[Dataset excerpt]
▬▬▬▬▬▬

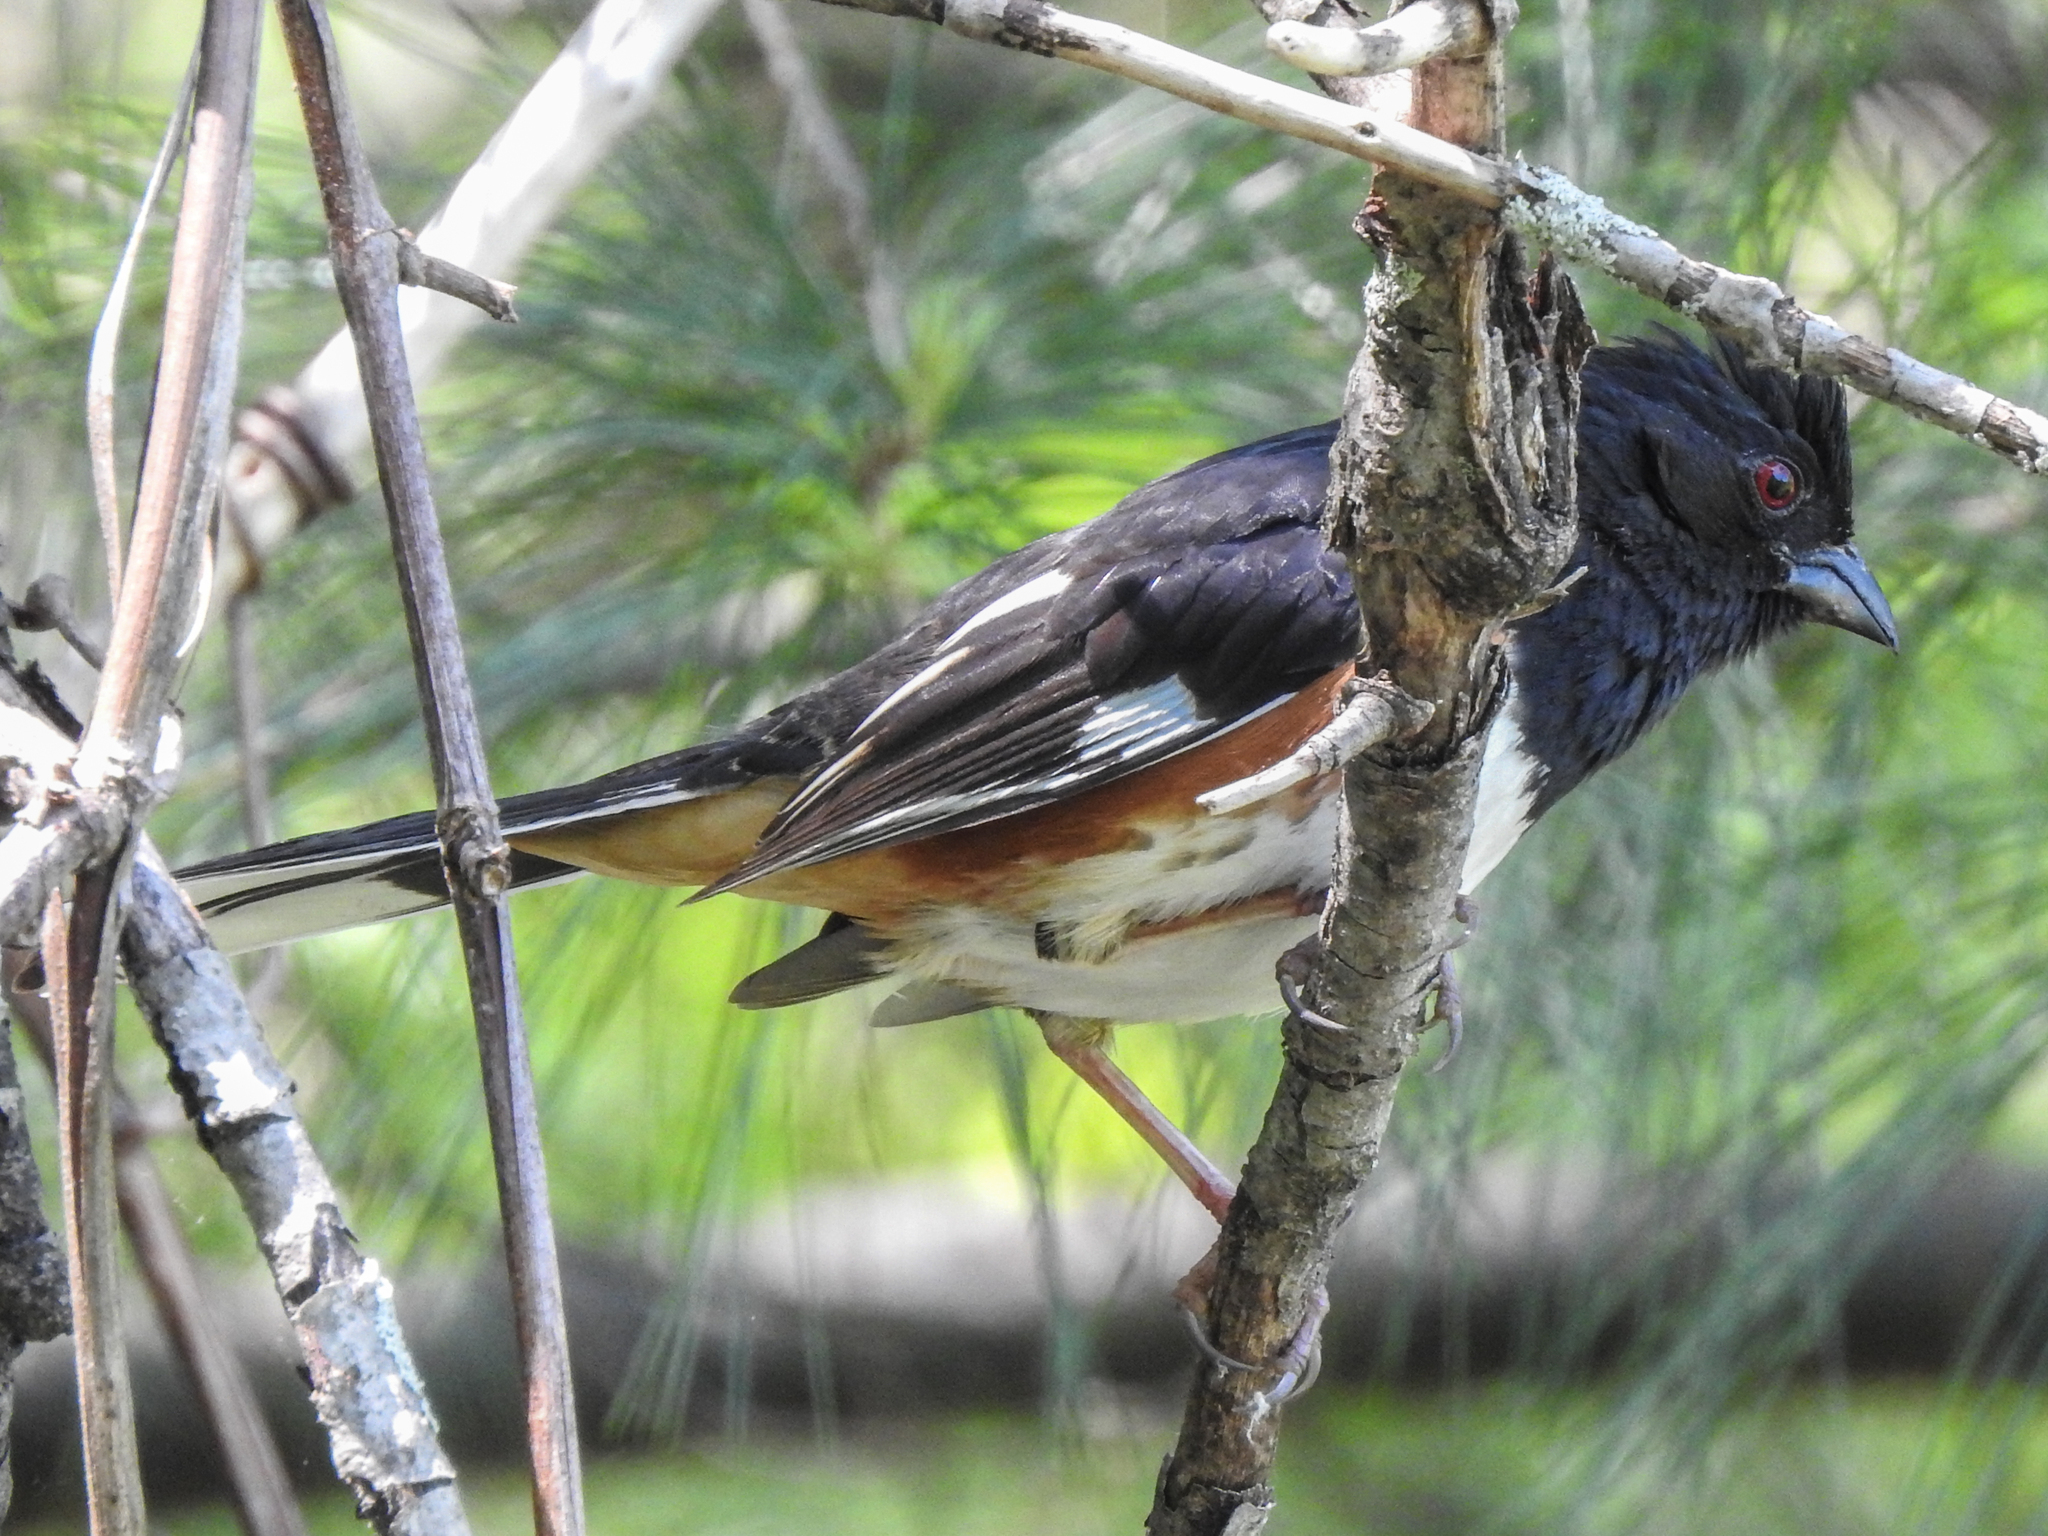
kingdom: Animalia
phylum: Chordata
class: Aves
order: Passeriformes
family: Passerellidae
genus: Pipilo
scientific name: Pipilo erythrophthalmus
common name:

▬▬▬▬▬▬

**TO BE DONE**
Reproduce every line of the records above word for word, leaving out the pictures.

**SOLUTION TO THIS PROBLEM**
kingdom: Animalia
phylum: Chordata
class: Aves
order: Passeriformes
family: Passerellidae
genus: Pipilo
scientific name: Pipilo erythrophthalmus
common name:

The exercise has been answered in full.